Find each line in the material below that contains the string "shown" and copy those lines.

Collected data entries
____________
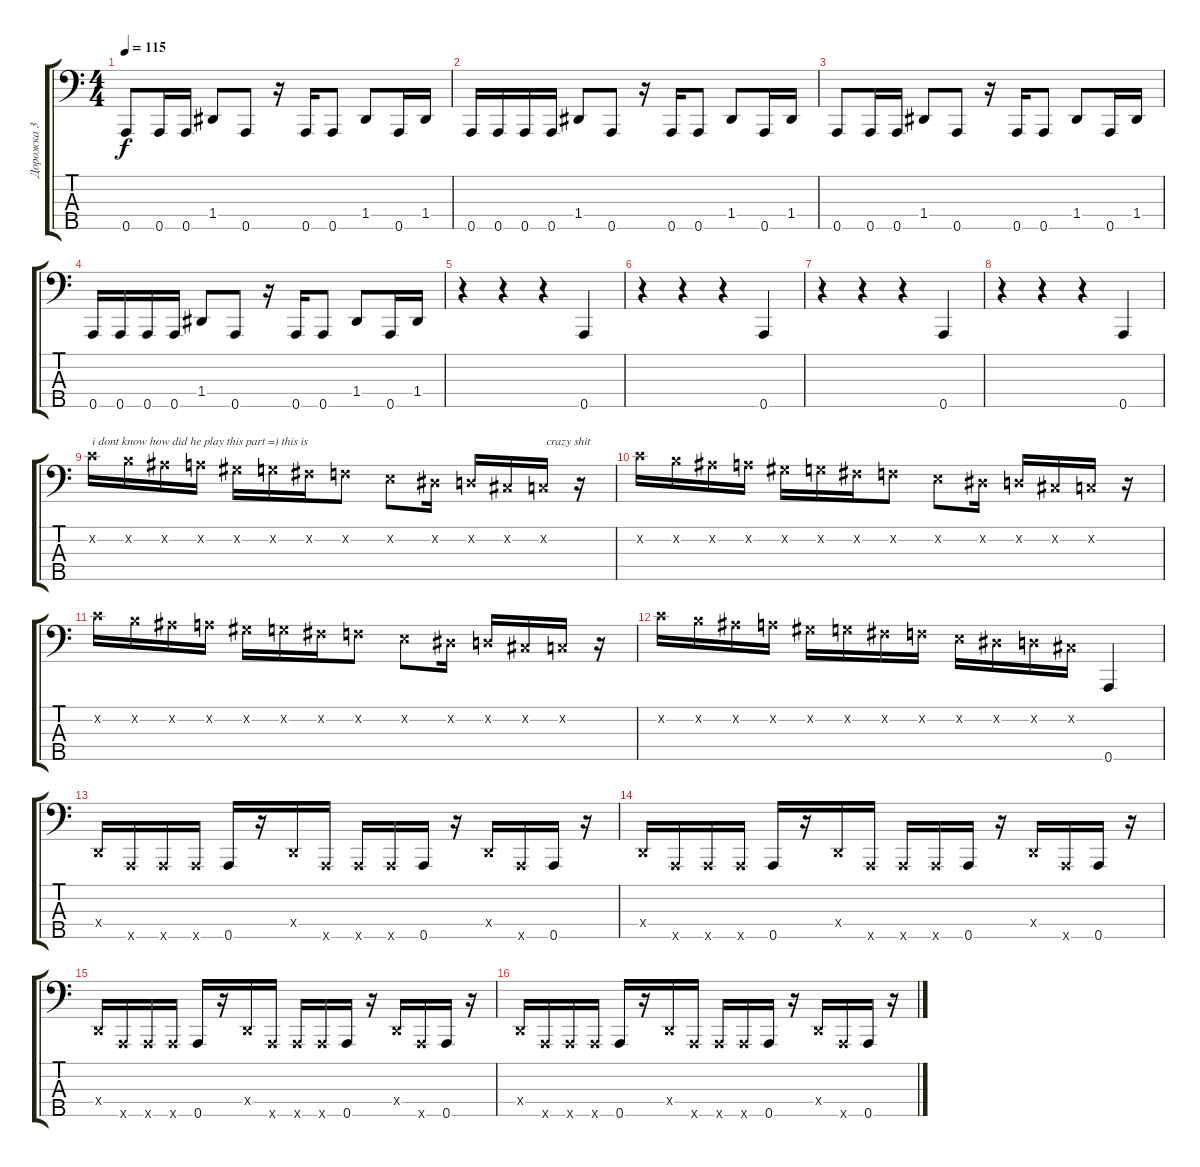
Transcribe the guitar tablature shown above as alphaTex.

\track ("Дорожка 3" "Дорожка 3") {instrument slapbass1}
\staff {score tabs}
\tuning (F2 C2 G1 D1 A0) {hide}
\ts (4 4)
\tempo 115
\clef f4
\ks c
0.5.8{dy f volume 16 instrument slapbass1} 0.5.16 0.5.16 1.4.8 0.5.8 r.16 0.5.16 0.5.8 1.4.8 0.5.16 1.4.16 |
0.5.16 0.5.16 0.5.16 0.5.16 1.4.8 0.5.8 r.16 0.5.16 0.5.8 1.4.8 0.5.16 1.4.16 |
0.5.8{volume 16 instrument slapbass1} 0.5.16 0.5.16 1.4.8 0.5.8 r.16 0.5.16 0.5.8 1.4.8 0.5.16 1.4.16 |
0.5.16 0.5.16 0.5.16 0.5.16 1.4.8 0.5.8 r.16 0.5.16 0.5.8 1.4.8 0.5.16 1.4.16 |
r.4 r.4 r.4 0.5.4{volume 16 instrument slapbass1} |
r.4 r.4 r.4 0.5.4{volume 16 instrument slapbass1} |
r.4 r.4 r.4 0.5.4{volume 16 instrument slapbass1} |
r.4 r.4 r.4 0.5.4{volume 16 instrument slapbass1} |
12.2{x}.16{txt "i dont know how did he play this part =) this is " volume 14 instrument slapbass1} 11.2{x}.16 10.2{x}.16 9.2{x}.16 8.2{x}.16 7.2{x}.16 6.2{x}.16 5.2{x}.8 4.2{x}.8 3.2{x}.16 2.2{x}.16 1.2{x}.16 0.2{x}.16{txt " crazy shit "} r.16 |
12.2{x}.16{volume 14 instrument slapbass1} 11.2{x}.16 10.2{x}.16 9.2{x}.16 8.2{x}.16 7.2{x}.16 6.2{x}.16 5.2{x}.8 4.2{x}.8 3.2{x}.16 2.2{x}.16 1.2{x}.16 0.2{x}.16 r.16 |
12.2{x}.16{volume 14 instrument slapbass1} 11.2{x}.16 10.2{x}.16 9.2{x}.16 8.2{x}.16 7.2{x}.16 6.2{x}.16 5.2{x}.8 4.2{x}.8 3.2{x}.16 2.2{x}.16 1.2{x}.16 0.2{x}.16 r.16 |
12.2{x}.16{volume 14 instrument slapbass1} 11.2{x}.16 10.2{x}.16 9.2{x}.16 8.2{x}.16 7.2{x}.16 6.2{x}.16 5.2{x}.16 4.2{x}.16 3.2{x}.16 2.2{x}.16 1.2{x}.16 0.5.4{volume 16 instrument slapbass1} |
0.4{x}.16{volume 16 instrument slapbass1} 0.5{x}.16 0.5{x}.16 0.5{x}.16 0.5.16 r.16 0.4{x}.16 0.5{x}.16 0.5{x}.16 0.5{x}.16 0.5.16 r.16 0.4{x}.16 0.5{x}.16 0.5.16 r.16 |
0.4{x}.16{volume 16 instrument slapbass1} 0.5{x}.16 0.5{x}.16 0.5{x}.16 0.5.16 r.16 0.4{x}.16 0.5{x}.16 0.5{x}.16 0.5{x}.16 0.5.16 r.16 0.4{x}.16 0.5{x}.16 0.5.16 r.16 |
0.4{x}.16{volume 16 instrument slapbass1} 0.5{x}.16 0.5{x}.16 0.5{x}.16 0.5.16 r.16 0.4{x}.16 0.5{x}.16 0.5{x}.16 0.5{x}.16 0.5.16 r.16 0.4{x}.16 0.5{x}.16 0.5.16 r.16 |
0.4{x}.16{volume 16 instrument slapbass1} 0.5{x}.16 0.5{x}.16 0.5{x}.16 0.5.16 r.16 0.4{x}.16 0.5{x}.16 0.5{x}.16 0.5{x}.16 0.5.16 r.16 0.4{x}.16 0.5{x}.16 0.5.16 r.16
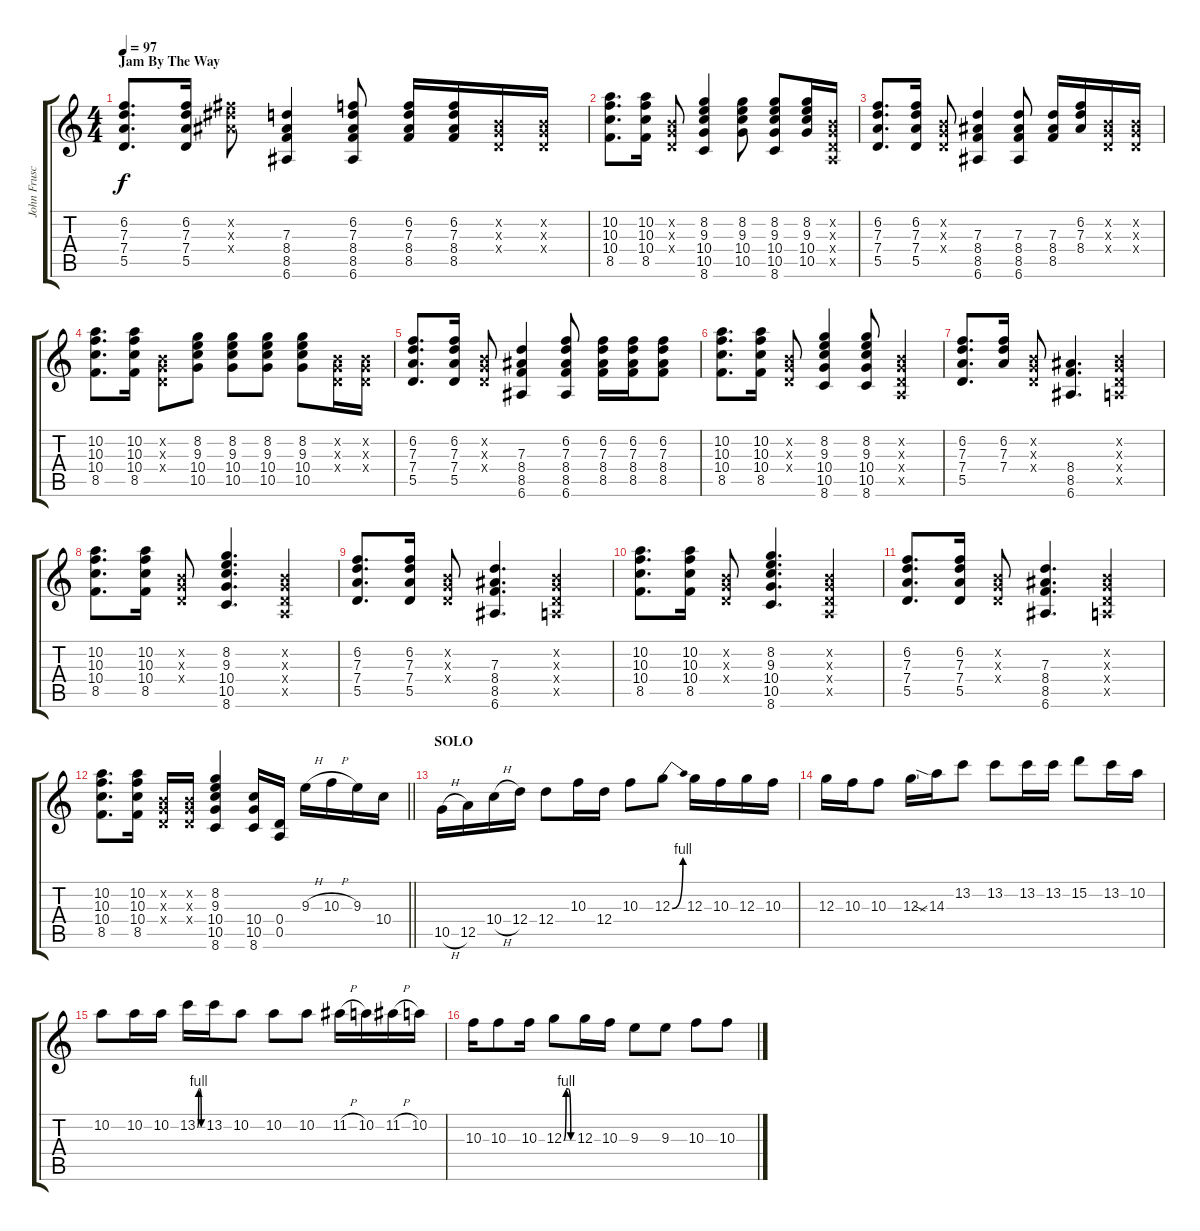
____________
* THE SOLUTION *
Transcribe the guitar tablature shown above as alphaTex.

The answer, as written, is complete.